[Data records]
Content starts

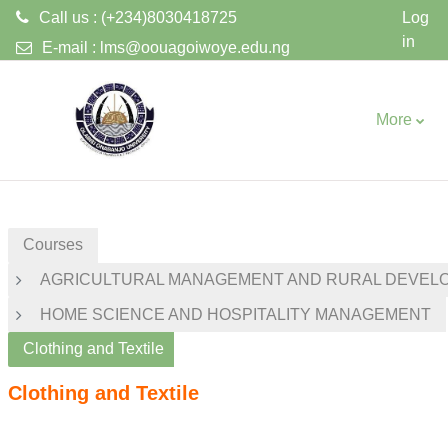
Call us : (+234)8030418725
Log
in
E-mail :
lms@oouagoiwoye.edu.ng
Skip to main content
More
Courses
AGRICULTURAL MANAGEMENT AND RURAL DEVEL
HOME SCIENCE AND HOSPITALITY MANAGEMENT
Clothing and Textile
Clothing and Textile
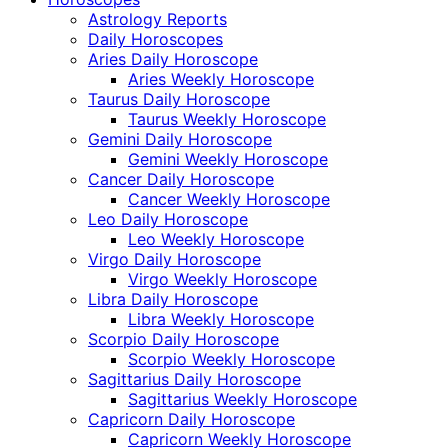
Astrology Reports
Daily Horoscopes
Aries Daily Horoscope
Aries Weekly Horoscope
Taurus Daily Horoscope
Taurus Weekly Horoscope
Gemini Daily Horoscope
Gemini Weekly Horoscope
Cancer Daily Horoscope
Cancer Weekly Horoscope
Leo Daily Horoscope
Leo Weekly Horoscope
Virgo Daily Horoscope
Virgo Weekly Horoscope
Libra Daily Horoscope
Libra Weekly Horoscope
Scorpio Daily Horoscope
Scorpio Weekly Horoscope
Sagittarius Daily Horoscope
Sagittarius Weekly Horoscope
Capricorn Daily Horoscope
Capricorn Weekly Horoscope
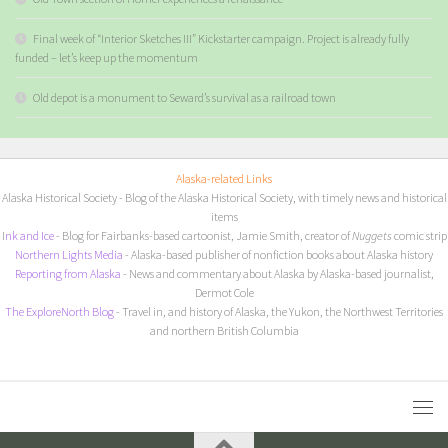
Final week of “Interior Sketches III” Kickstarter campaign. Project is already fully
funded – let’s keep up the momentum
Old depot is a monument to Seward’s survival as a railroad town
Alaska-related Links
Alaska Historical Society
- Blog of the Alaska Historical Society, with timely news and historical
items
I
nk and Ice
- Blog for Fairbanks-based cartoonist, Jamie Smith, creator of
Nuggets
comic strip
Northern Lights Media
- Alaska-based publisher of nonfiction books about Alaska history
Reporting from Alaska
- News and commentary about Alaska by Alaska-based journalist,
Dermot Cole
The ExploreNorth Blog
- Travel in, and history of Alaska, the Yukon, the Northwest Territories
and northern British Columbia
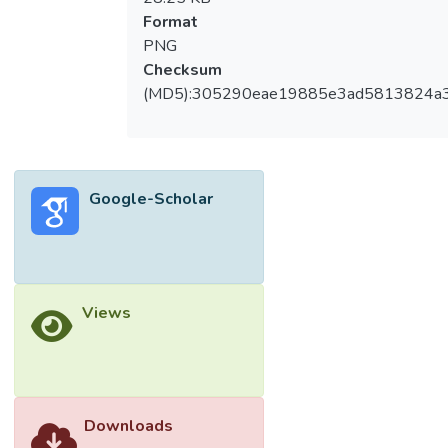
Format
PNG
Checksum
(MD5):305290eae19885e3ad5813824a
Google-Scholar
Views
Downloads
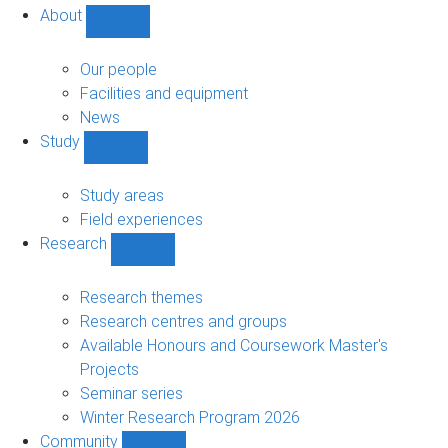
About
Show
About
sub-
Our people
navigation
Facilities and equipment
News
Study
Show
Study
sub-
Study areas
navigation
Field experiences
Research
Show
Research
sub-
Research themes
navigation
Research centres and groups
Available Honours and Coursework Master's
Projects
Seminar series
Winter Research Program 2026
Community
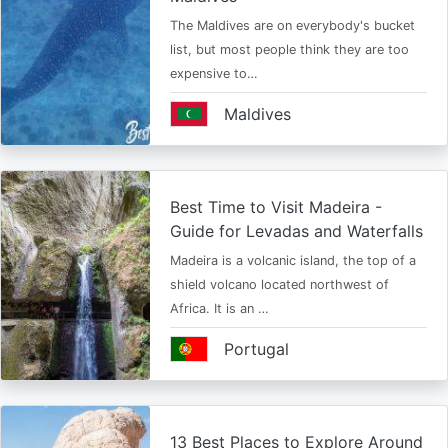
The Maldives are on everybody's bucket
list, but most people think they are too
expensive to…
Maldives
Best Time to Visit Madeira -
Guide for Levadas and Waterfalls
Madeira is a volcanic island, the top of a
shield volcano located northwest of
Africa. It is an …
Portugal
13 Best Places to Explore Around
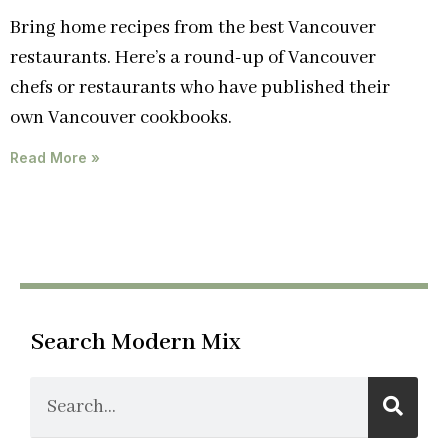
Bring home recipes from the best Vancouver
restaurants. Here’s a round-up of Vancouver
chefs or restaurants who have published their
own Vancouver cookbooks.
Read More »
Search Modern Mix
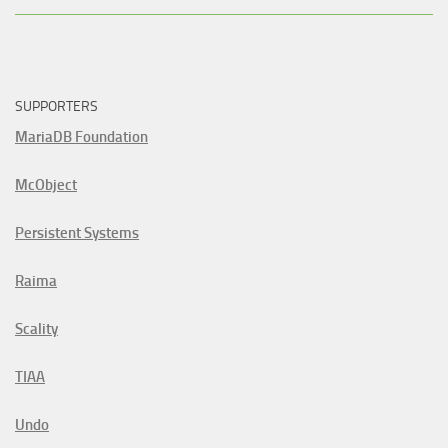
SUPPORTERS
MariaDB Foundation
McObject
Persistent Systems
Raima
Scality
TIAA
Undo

Content ends
Content starts

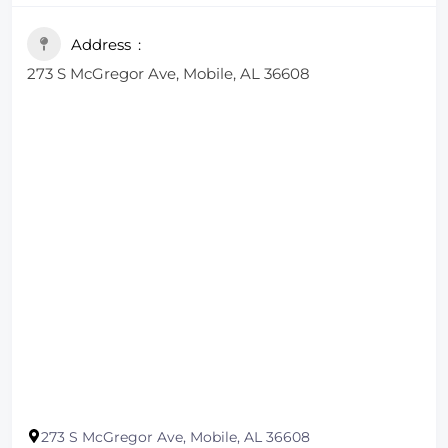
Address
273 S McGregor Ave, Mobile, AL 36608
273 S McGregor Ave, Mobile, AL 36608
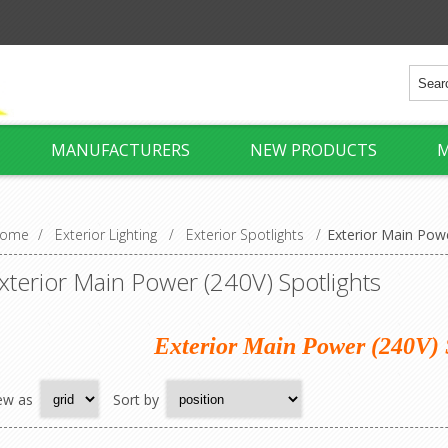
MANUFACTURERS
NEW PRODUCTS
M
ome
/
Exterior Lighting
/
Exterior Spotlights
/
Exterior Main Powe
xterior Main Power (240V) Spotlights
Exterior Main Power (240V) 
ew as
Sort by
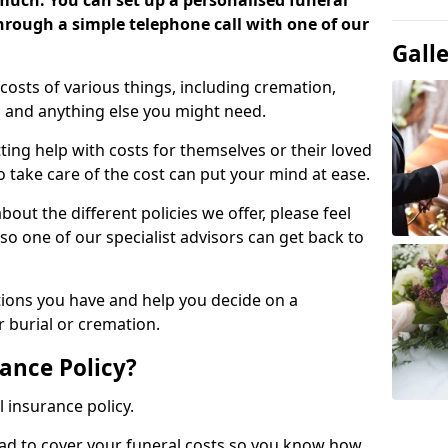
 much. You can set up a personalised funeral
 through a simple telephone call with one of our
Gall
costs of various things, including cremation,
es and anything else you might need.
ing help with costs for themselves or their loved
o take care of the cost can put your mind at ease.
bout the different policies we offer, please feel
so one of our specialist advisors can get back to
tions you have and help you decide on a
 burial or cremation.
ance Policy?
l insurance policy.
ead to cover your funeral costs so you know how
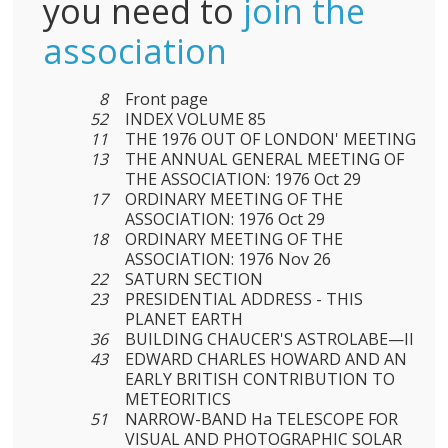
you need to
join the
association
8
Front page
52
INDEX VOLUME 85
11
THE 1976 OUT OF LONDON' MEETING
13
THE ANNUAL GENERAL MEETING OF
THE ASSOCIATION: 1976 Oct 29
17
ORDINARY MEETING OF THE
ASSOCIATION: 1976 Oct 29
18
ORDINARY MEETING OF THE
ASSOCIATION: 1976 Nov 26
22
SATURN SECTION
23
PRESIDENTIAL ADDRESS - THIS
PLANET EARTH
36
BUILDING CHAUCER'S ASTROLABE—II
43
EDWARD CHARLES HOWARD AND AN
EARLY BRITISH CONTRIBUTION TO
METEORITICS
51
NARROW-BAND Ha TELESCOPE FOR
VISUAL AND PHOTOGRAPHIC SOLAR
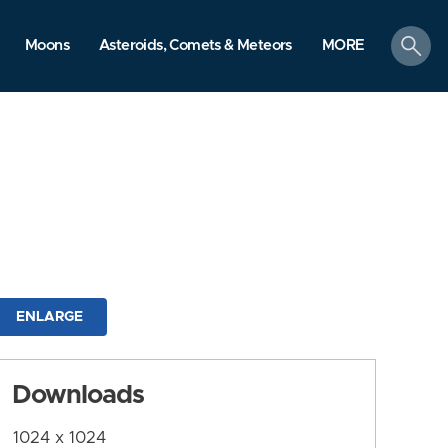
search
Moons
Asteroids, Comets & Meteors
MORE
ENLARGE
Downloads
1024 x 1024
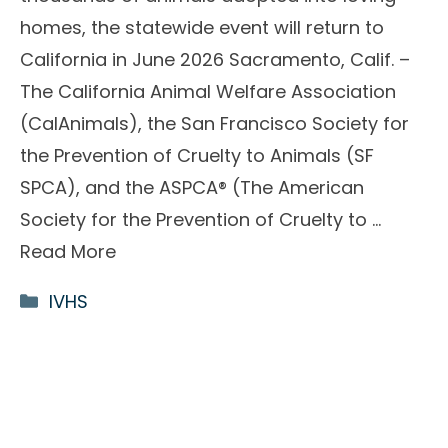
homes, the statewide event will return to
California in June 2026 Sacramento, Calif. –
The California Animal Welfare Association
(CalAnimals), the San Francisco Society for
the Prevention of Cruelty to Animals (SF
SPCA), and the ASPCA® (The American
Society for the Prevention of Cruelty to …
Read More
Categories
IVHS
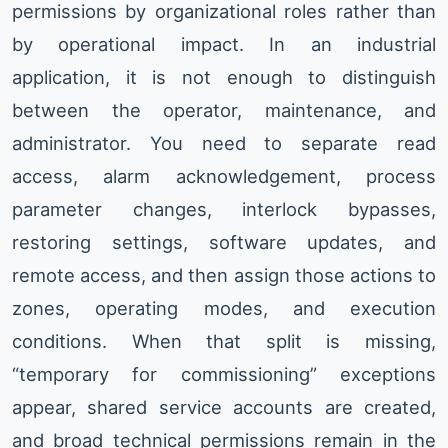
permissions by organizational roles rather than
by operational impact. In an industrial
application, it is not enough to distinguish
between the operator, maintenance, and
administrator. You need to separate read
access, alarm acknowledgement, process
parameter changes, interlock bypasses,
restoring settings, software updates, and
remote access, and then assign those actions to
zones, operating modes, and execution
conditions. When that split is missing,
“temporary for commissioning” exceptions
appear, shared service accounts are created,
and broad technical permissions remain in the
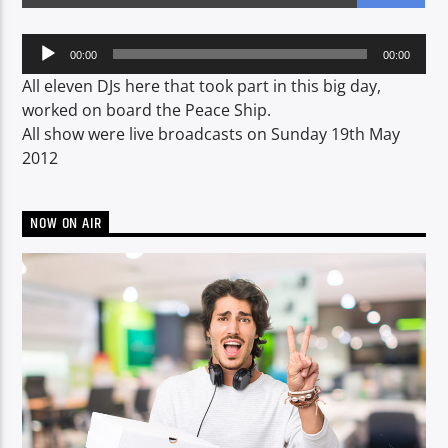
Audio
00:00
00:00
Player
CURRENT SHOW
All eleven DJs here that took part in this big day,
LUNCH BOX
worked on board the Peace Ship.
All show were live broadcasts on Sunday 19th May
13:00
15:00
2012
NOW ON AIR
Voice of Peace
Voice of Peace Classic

Content ends
Content starts

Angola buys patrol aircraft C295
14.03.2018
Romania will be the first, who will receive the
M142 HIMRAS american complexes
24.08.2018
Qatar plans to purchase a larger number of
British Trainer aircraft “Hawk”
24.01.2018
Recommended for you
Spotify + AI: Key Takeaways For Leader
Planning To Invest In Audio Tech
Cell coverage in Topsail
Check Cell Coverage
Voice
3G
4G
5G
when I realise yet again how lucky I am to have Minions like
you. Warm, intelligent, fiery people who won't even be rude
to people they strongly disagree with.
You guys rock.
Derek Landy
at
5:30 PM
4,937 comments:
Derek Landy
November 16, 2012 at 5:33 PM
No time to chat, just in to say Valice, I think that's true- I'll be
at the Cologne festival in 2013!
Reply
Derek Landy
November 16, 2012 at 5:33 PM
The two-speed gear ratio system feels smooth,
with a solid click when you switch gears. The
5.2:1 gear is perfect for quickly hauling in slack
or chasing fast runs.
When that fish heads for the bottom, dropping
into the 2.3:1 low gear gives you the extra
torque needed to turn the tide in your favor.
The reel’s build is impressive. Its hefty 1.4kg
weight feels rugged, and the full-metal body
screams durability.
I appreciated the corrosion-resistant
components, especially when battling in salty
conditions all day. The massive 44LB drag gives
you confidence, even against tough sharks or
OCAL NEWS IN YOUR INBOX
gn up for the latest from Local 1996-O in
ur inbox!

Content ends

[Task]
Duplicate the lines above, everything from the line containing "permissions by organizational" down to the line containing "Voice of Peace Classic", including both of those lines. Leave the pictures out.

[Answer box]
permissions by organizational roles rather than
by operational impact. In an industrial
application, it is not enough to distinguish
between the operator, maintenance, and
administrator. You need to separate read
access, alarm acknowledgement, process
parameter changes, interlock bypasses,
restoring settings, software updates, and
remote access, and then assign those actions to
zones, operating modes, and execution
conditions. When that split is missing,
“temporary for commissioning” exceptions
appear, shared service accounts are created,
and broad technical permissions remain in the
Audio
00:00
00:00
Player
CURRENT SHOW
All eleven DJs here that took part in this big day,
LUNCH BOX
worked on board the Peace Ship.
All show were live broadcasts on Sunday 19th May
13:00
15:00
2012
NOW ON AIR
Voice of Peace
Voice of Peace Classic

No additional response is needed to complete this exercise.